> _BRIEF 1_: Copy out the MultiQC issue thread on pyston word for word.

> _TEXT SHOWN_:
╭──
MultiQC / MultiQC

Aggregate results from bioinformatics analyses across many samples into a single report.
http://multiqc.info
GNU General Public License v3.0
1.2k stars 595 forks source link

Might be interesting to try MultiQC with pyston #1764

Open jelber2 opened 2 years ago

jelber2 commented 2 years ago

Description of feature

Hi,

I have used MultiQC, especially with bioconda installs. Curious if there might be any interest to try MultiQC with https://github.com/pyston/pyston ? I have had some issues porting python packages to pyston (UMItools was tough) but have not tried MultiQC. I guess it is a thought, but maybe there is no major improvement in parsing a lot of files as MultiQC might be I/O bound?

ewels commented 2 years ago

Nice, that's a new one to me! When it comes to performance with MultiQC the answer is usually "it depends". Depends on which modules you're running, how many files and so on.
╰──
> _BRIEF 2_: Rewrite every line of the herbarium sheet entry below as a numbered list, skipping blank lines and leaving the picture out.

> _DATA IN THIS EXERCISE_:
╭──
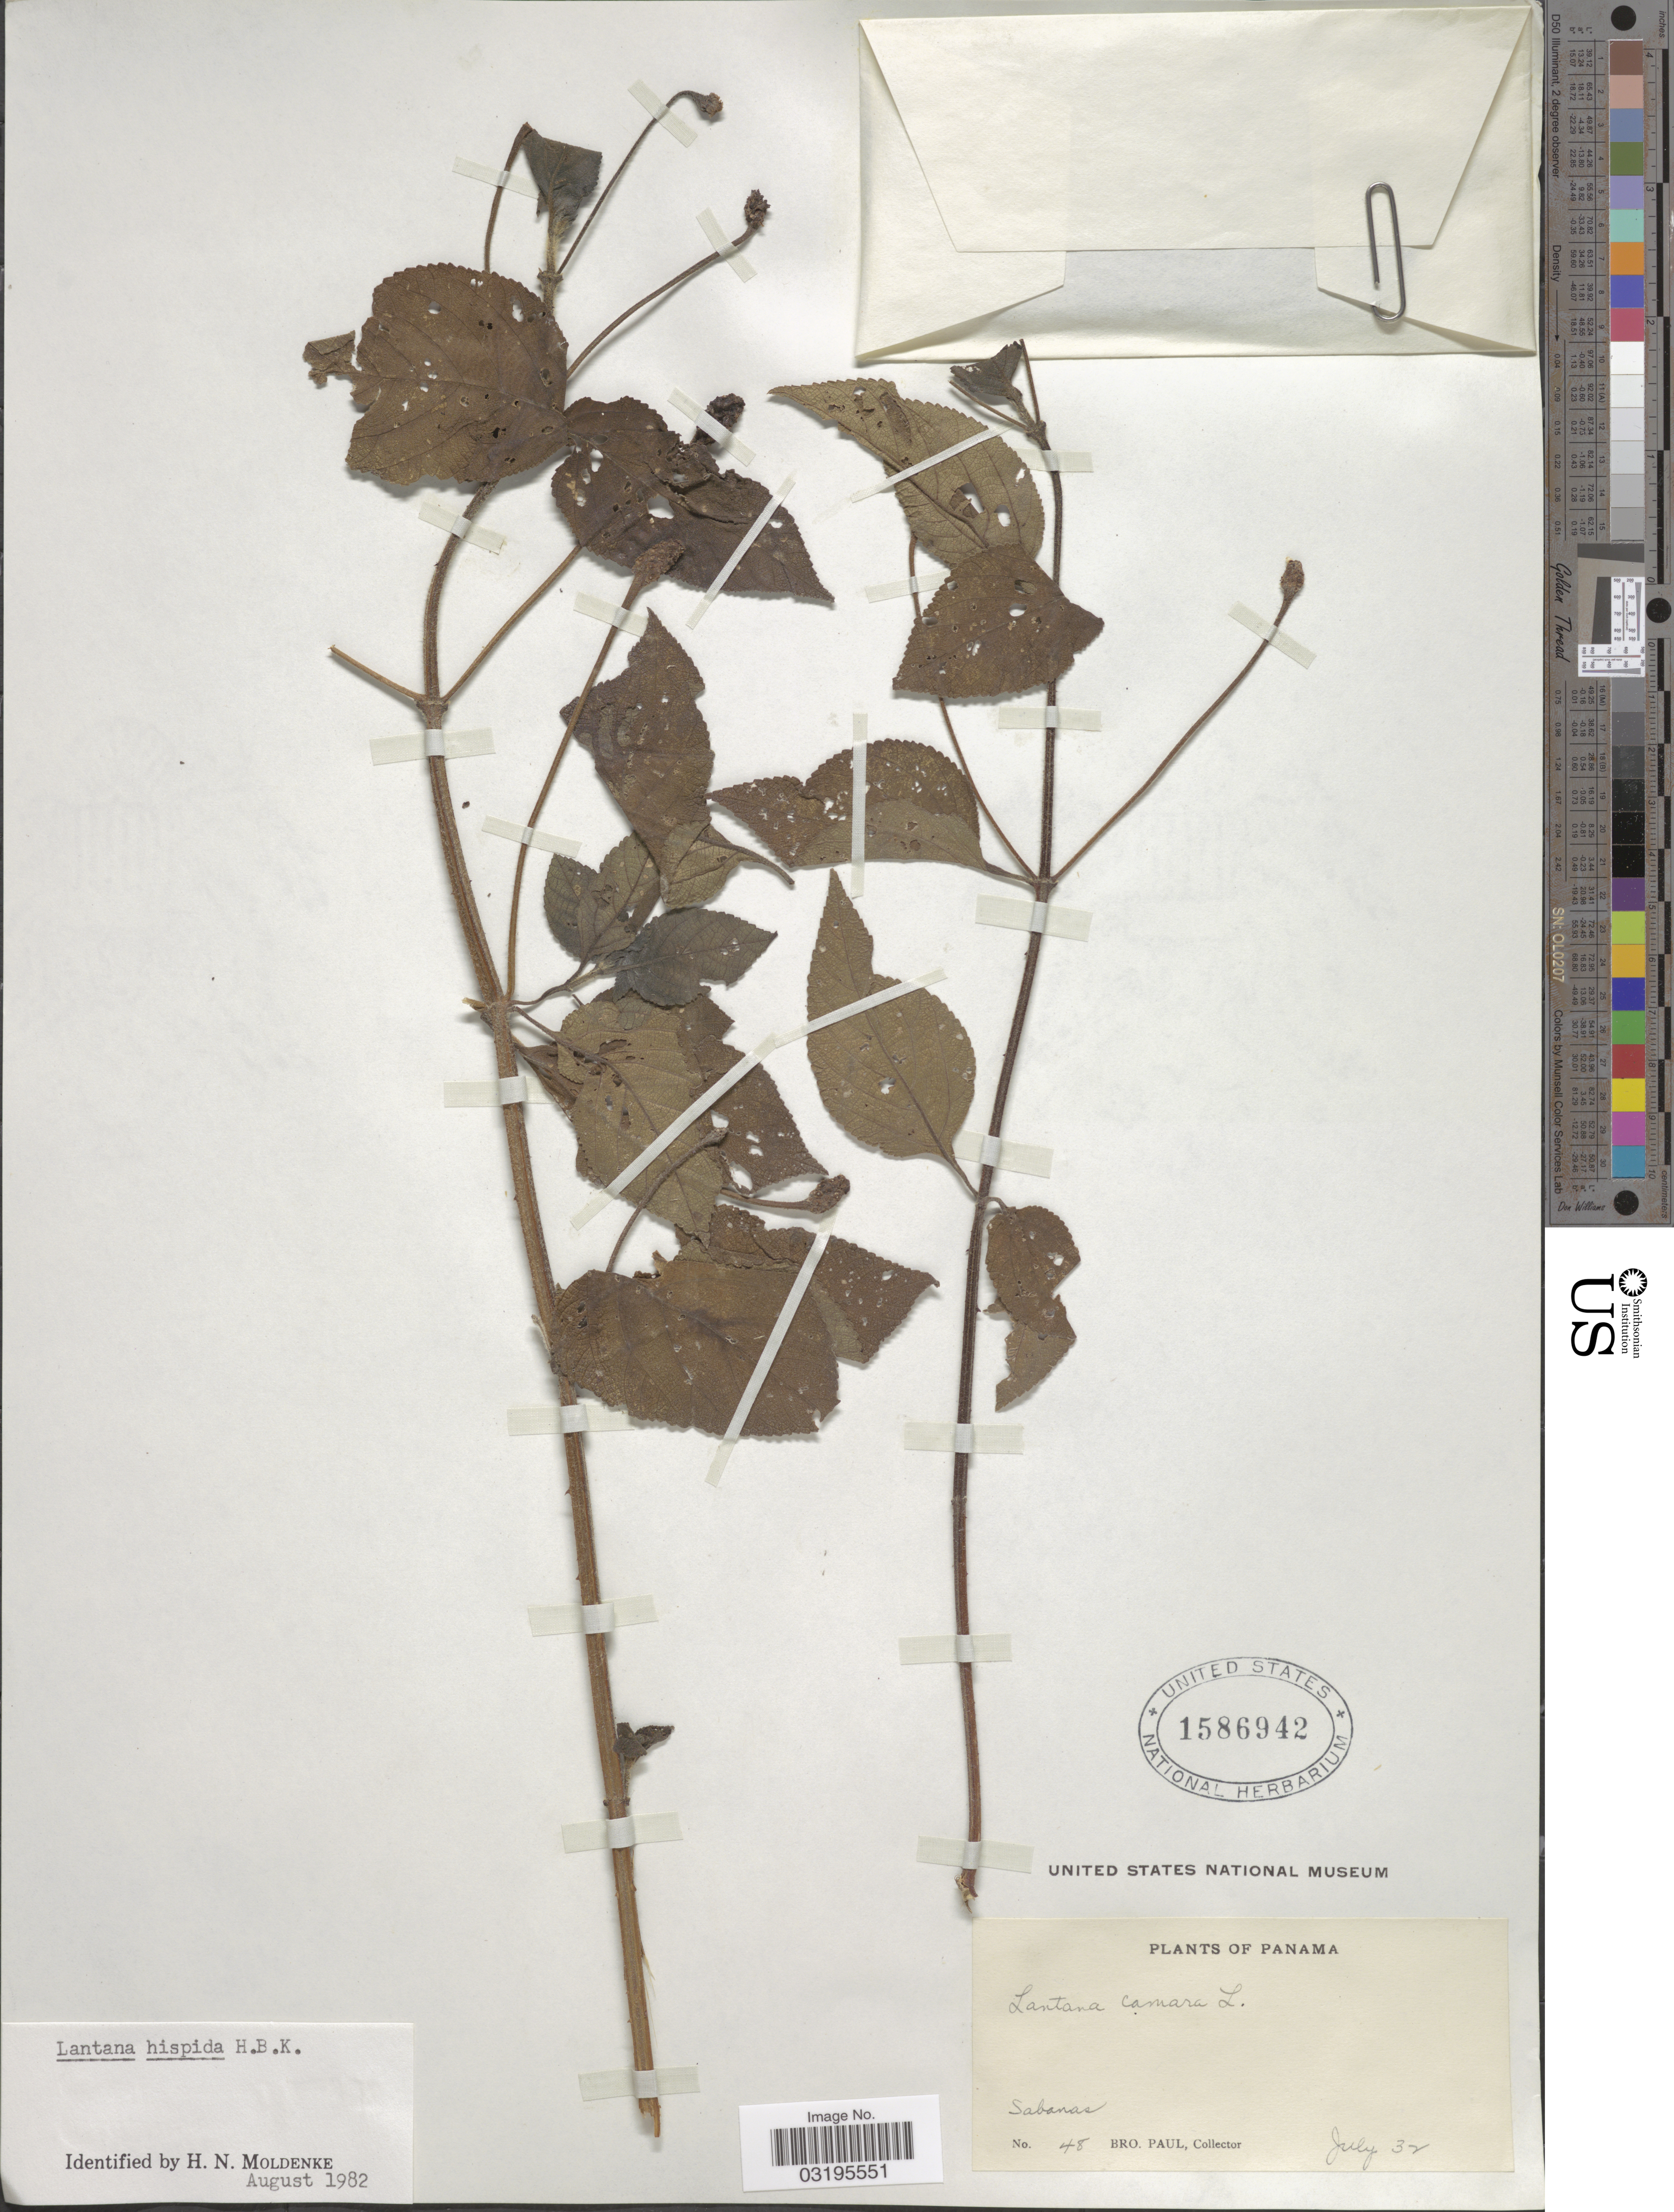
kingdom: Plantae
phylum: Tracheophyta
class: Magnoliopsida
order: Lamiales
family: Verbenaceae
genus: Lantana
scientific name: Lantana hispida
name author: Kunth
╰──
> _TASK RESULT 1_:
MultiQC / MultiQC

Aggregate results from bioinformatics analyses across many samples into a single report.
http://multiqc.info
GNU General Public License v3.0
1.2k stars 595 forks source link

Might be interesting to try MultiQC with pyston #1764

Open jelber2 opened 2 years ago

jelber2 commented 2 years ago

Description of feature

Hi,

I have used MultiQC, especially with bioconda installs. Curious if there might be any interest to try MultiQC with https://github.com/pyston/pyston ? I have had some issues porting python packages to pyston (UMItools was tough) but have not tried MultiQC. I guess it is a thought, but maybe there is no major improvement in parsing a lot of files as MultiQC might be I/O bound?

ewels commented 2 years ago

Nice, that's a new one to me! When it comes to performance with MultiQC the answer is usually "it depends". Depends on which modules you're running, how many files and so on.

> _TASK RESULT 2_:
1. kingdom: Plantae
2. phylum: Tracheophyta
3. class: Magnoliopsida
4. order: Lamiales
5. family: Verbenaceae
6. genus: Lantana
7. scientific name: Lantana hispida
8. name author: Kunth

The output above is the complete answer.